** TEXT PROVIDED follows **
You can use that one or this 'simplified' short version
https://access.redhat.com/solutions/3227681

Artur

On Mon, Aug 9, 2021 at 5:01 PM Andrei Verovski <andre...@starlett.lv> wrote:

> Hi
>
>
> Should  I use threaddump_linux.sh.tar.gz ?
> from:
>
> https://access.redhat.com/solutions/18178
>
>
> > On 9 Aug 2021, at 17:56, Artur Socha <aso...@redhat.com> wrote:
> >
> > Actually you could even make 3 thread dumps in 30second intervals.
> > Artur
> >
> > On Mon, Aug 9, 2021 at 4:53 PM Artur Socha <aso...@redhat.com> wrote:
> > Unfortunately I don't see anything wrong in both engine and vdsm logs.
> > There is one last thing that comes to my mind that you try - restart
> engine service. That is exactly the case I have been investigating.
> > But before restarting I would like to ask you, if possible, for a java
> (jvm) thread dump.
> > The procedure is as follows:
> > 1)  find jboss pid  ie.
> > $ ps -ef | grep jboss | grep -v grep | awk '{ print $2 }'
> > 2) trigger thread dump
> > $ kill -3 <jboss-pid>
> > 3)  thread dump logs can be found at /var/log/ovirt-engine/console.log
> >
> > And then restart engine service to check if that helps.
> >
> > Artur
> >
> >
> > On Mon, Aug 9, 2021 at 2:19 PM Andrei Verovski <andre...@starlett.lv>
> wrote:
> > Hi, Artur,
> >
> > Small update with vdsm status, forgot to include in previous post.
> >
> > I partially fixed problem with VDSM start.
> >
> > Bug "Failed to create session: Start job for unit user-0.slice failed
> with ‘canceled’”
> > is being described here
> > https://bugzilla.redhat.com/show_bug.cgi?id=1967962
> > and fix seem to be available here, so I have downgraded systemd with
> backport fix:
> >
> http://people.redhat.com/dtardon/systemd/bz1642460-backport-UserStopDelaySec=/
> >
> > Now vdsmd service starts successfully, but node14 still cannot be
> activated because of same error. This is quite strange, before restart on
> Friday node just worked. There were no upgrades, nothing, just restart.
** End of TEXT PROVIDED **
WORK REQUEST
Reproduce word for word the part of the oVirt mailing-list thread starting at "You can use" and ending at "use threaddump_linux.sh.tar.gz ?". The material that comes next is from a separate source.
** RECORDED INFORMATION follows **
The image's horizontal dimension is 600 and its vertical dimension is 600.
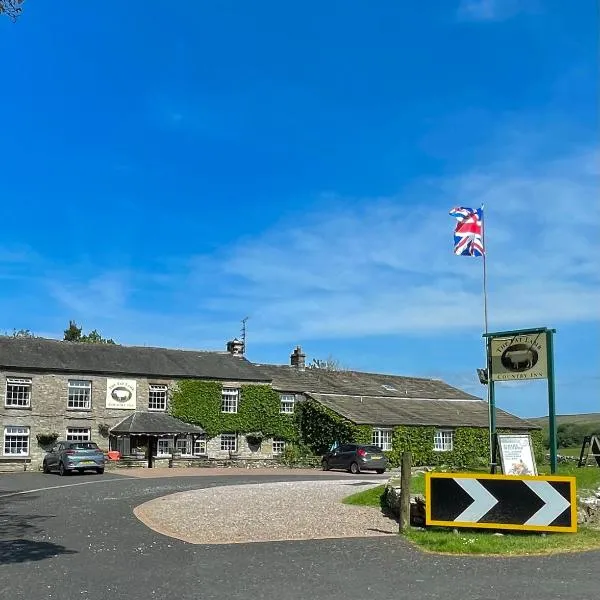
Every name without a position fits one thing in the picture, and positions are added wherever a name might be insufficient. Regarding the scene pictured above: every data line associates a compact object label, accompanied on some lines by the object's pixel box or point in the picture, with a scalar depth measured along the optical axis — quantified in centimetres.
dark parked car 3709
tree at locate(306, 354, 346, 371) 8234
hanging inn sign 1778
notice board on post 1508
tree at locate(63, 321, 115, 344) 7588
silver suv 3269
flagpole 1742
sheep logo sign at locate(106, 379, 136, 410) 4362
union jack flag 2572
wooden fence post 1312
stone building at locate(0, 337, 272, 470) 4131
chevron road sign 1226
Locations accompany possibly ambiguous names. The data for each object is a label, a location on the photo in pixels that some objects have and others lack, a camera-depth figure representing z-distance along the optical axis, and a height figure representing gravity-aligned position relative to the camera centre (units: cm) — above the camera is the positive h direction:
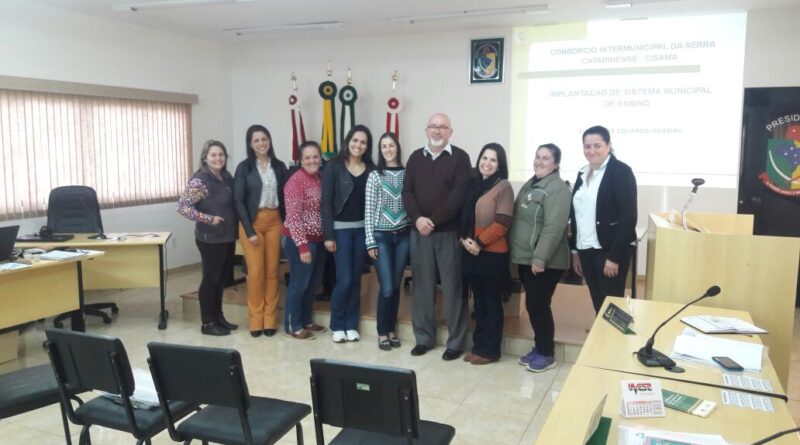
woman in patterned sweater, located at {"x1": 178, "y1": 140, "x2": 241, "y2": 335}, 403 -27
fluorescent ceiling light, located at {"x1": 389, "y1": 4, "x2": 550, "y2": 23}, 494 +144
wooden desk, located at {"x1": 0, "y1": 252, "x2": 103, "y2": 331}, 353 -75
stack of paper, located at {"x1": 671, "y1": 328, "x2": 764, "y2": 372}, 190 -57
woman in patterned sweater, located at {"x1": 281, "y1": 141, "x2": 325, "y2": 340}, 394 -36
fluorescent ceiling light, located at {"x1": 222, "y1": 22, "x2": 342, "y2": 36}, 568 +147
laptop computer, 346 -40
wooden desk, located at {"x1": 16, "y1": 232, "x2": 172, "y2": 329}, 440 -70
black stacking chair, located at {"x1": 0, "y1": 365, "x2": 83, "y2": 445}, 223 -86
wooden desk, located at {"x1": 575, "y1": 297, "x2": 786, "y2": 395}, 183 -59
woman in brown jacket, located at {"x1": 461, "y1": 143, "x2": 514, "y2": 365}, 342 -32
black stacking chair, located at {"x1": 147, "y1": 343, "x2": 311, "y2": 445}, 190 -73
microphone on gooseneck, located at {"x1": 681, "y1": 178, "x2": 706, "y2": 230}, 254 -1
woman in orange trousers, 408 -32
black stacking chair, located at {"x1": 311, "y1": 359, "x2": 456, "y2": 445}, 170 -67
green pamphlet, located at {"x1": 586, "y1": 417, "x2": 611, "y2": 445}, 128 -57
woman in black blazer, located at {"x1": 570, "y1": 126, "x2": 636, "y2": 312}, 311 -19
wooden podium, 237 -39
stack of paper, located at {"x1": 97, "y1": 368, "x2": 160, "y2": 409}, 220 -85
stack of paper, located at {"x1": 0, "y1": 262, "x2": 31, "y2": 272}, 335 -54
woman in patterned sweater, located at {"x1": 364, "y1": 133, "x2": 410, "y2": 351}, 374 -26
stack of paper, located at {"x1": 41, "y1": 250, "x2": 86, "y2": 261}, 368 -52
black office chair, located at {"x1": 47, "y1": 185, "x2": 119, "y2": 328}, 458 -30
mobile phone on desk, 184 -58
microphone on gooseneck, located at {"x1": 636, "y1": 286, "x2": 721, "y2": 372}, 190 -59
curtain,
** End of RECORDED INFORMATION **
TASK SOLUTION
You can use that one or this 'simplified' short version
https://access.redhat.com/solutions/3227681

Artur

On Mon, Aug 9, 2021 at 5:01 PM Andrei Verovski <andre...@starlett.lv> wrote:

> Hi
>
>
> Should  I use threaddump_linux.sh.tar.gz ?